Parece un trabalenguas, pero no. Es el día y la hora en que Carlos Mantilla (hijo, ojo) y Beatriz García se dieron el sí ante más de 200 invitados en la iglesia compostelana de San Martín Pinario.
Como suele suceder en casi todas las bodas, la ceremonia se inició con retraso. Y es que la novia, que se vistió en el hostal de los Reyes Católicos, donde también se celebró la cena, tuvo problemas para salir del Obradoiro. Fueron muchos los curiosos que se arremolinaron alrededor del impresionante Rolls blanco que la trasladó, en compañía de su padre y padrino, Ramón García, hasta el templo.
Hasta que la nube de curiosos en cuestión no comprobó bien de cerca que los ocupantes del vehículo no eran asiduos del papel cuché, no pudieron circular con tranquilidad. El Rolls era (y sigue siendo) propiedad de un amigo vigués de Carlos Mantilla (padre), que cuenta con una de las más importantes colecciones de coches antiguos de España. Obviamente, el que puede contemplarse en la foto, es una de las joyas de la corona de dicha colección.
Cuando al fin llegaron a San Martín Pinario, les aguardaba otra sorpresa, en este caso bien agradable, ya que un grupo de gaitas ponía la primera nota musical de la jornada.
El encargado de oficiar la ceremonia, en la que ejerció de madrina la madre del novio, Socorro García, fue Alberto Cuevas, amigo de la familia y asiduo de esta sección, a la que se asoma con frecuencia. La prédica de monseñor (tiene tratamiento de tal por deseo del Papa) no pasó desapercibida ni para los contrayentes ni para sus invitados. Es lo que tiene ese fino sentido del humor y esa ironía que tan bien sabe dosificar.

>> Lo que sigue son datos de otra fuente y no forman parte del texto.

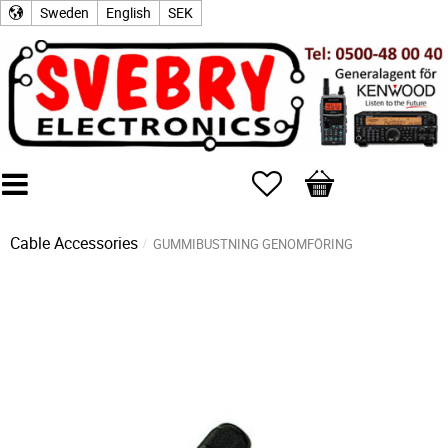
Sweden
English
SEK
Favorites
Basket
Cable Accessories
GUMMIBUSTNING GENOMFÖRING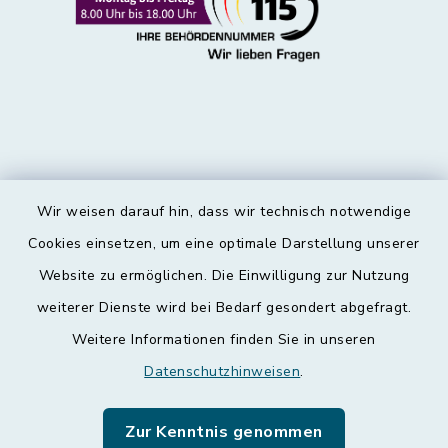
Wir weisen darauf hin, dass wir technisch notwendige
Kontakt
Cookies einsetzen, um eine optimale Darstellung unserer
Website zu ermöglichen. Die Einwilligung zur Nutzung
Barrierefreiheit
weiterer Dienste wird bei Bedarf gesondert abgefragt.
Weitere Informationen finden Sie in unseren
Datenschutz
Datenschutzhinweisen
.
Impressum
Zur Kenntnis genommen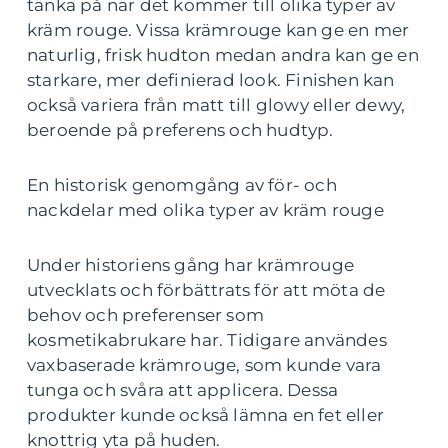
tänka på när det kommer till olika typer av
kräm rouge. Vissa krämrouge kan ge en mer
naturlig, frisk hudton medan andra kan ge en
starkare, mer definierad look. Finishen kan
också variera från matt till glowy eller dewy,
beroende på preferens och hudtyp.
En historisk genomgång av för- och
nackdelar med olika typer av kräm rouge
Under historiens gång har krämrouge
utvecklats och förbättrats för att möta de
behov och preferenser som
kosmetikabrukare har. Tidigare användes
vaxbaserade krämrouge, som kunde vara
tunga och svåra att applicera. Dessa
produkter kunde också lämna en fet eller
knottrig yta på huden.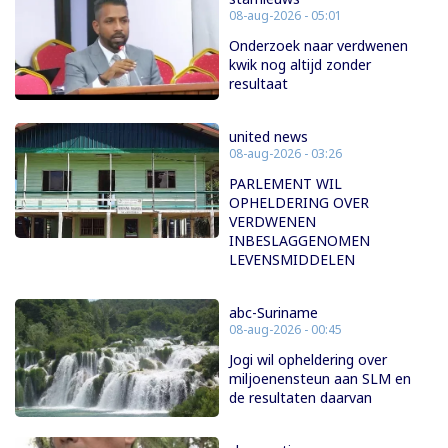
08-aug-2026 - 05:01
Onderzoek naar verdwenen
kwik nog altijd zonder
resultaat
united news
08-aug-2026 - 03:26
PARLEMENT WIL
OPHELDERING OVER
VERDWENEN
INBESLAGGENOMEN
LEVENSMIDDELEN
abc-Suriname
08-aug-2026 - 00:45
Jogi wil opheldering over
miljoenensteun aan SLM en
de resultaten daarvan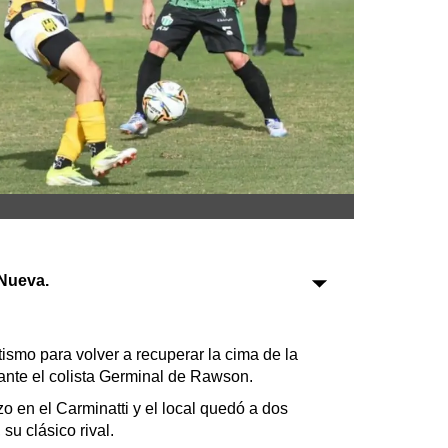
Sociedad
Tecnología
Turismo
Salud
Es viral
Nueva.
Farmacias
Transportes
itismo para volver a recuperar la cima de la
 ante el colista Germinal de Rawson.
Loterías
Datos Útiles
 en el Carminatti y el local quedó a dos
su clásico rival.
Fúnebres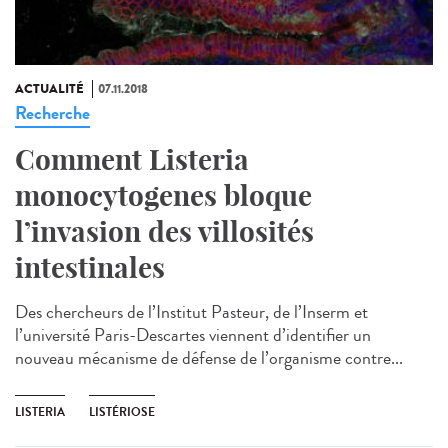
ACTUALITÉ
07.11.2018
Recherche
Comment Listeria
monocytogenes bloque
l’invasion des villosités
intestinales
Des chercheurs de l’Institut Pasteur, de l’Inserm et
l’université Paris-Descartes viennent d’identifier un
nouveau mécanisme de défense de l’organisme contre...
LISTERIA
LISTÉRIOSE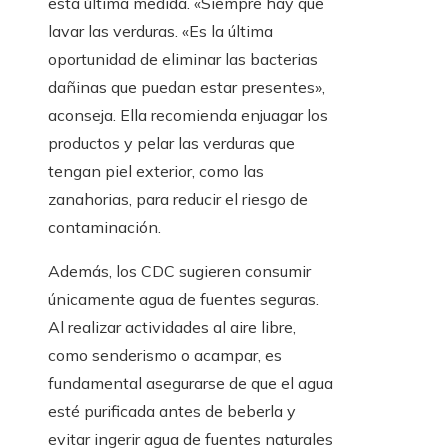
esta última medida. «Siempre hay que
lavar las verduras. «Es la última
oportunidad de eliminar las bacterias
dañinas que puedan estar presentes»,
aconseja. Ella recomienda enjuagar los
productos y pelar las verduras que
tengan piel exterior, como las
zanahorias, para reducir el riesgo de
contaminación.
Además, los CDC sugieren consumir
únicamente agua de fuentes seguras.
Al realizar actividades al aire libre,
como senderismo o acampar, es
fundamental asegurarse de que el agua
esté purificada antes de beberla y
evitar ingerir agua de fuentes naturales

Tras las promesas de rigor y las fotos de ídem empezó la fiesta. Me cuenta uno de los asistentes que menos mal que, previsores ellos, habían reservado todas las habitaciones con vistas al patio en el que se celebró el sarao; de lo contrario, los posibles ocupantes no habrían podido pegar ojo hasta las seis de la mañana, que fue la hora a la que Antonio Varela, el encargado de la música enlatada, dio por finalizada la sesión discoteca.
Entre los invitados no faltaron nombres de la política como Corina Porro, Chema Figueroa, Rafael Louzán o Javier Guerra; de la empresa como Emilio Castro o Alejandro Fernández Figueroa; de la medicina, como el cardiólogo Ramón Mantilla; de la banca, como José Carlos Álvarez; de la hostelería, como Belarmino Fernández o José Manuel Barbosa...
Por razones logísticas, hasta el próximo día 13 los novios no emprenderán viaje con rumbo desconocido. Tan desconocido como que el destino sólo lo sabe el novio, que al menos hasta ayer seguía guardando celoso el secreto. «Él se encargó de comprar los billetes y nadie más que él sabe dónde pasarán la luna de miel», afirmaba ayer Carlos Mantilla padre.
Al regreso del secretísimo viaje la pareja se instalará en Vigo. Economista ella y auditor él, comparte despacho con su padre desde hace tiempo. Pues como les dijo Cuevas en San Martín Pinario, que dure.
El que también casará a un vástago este mes (en este caso a una vástaga) será el director general de Anfaco, Juan Manuel Vieites. Genoveva será la primera de sus cuatros hijas que pase por la vicaría. Lo hará el próximo día 30 en la capilla del parador de Baiona, recinto en el que también se celebrará el banquete. Luis Martínez Riesgo, el novio, es empleado de Amancio Ortega, en este caso responsable de una de sus firmas para Asia.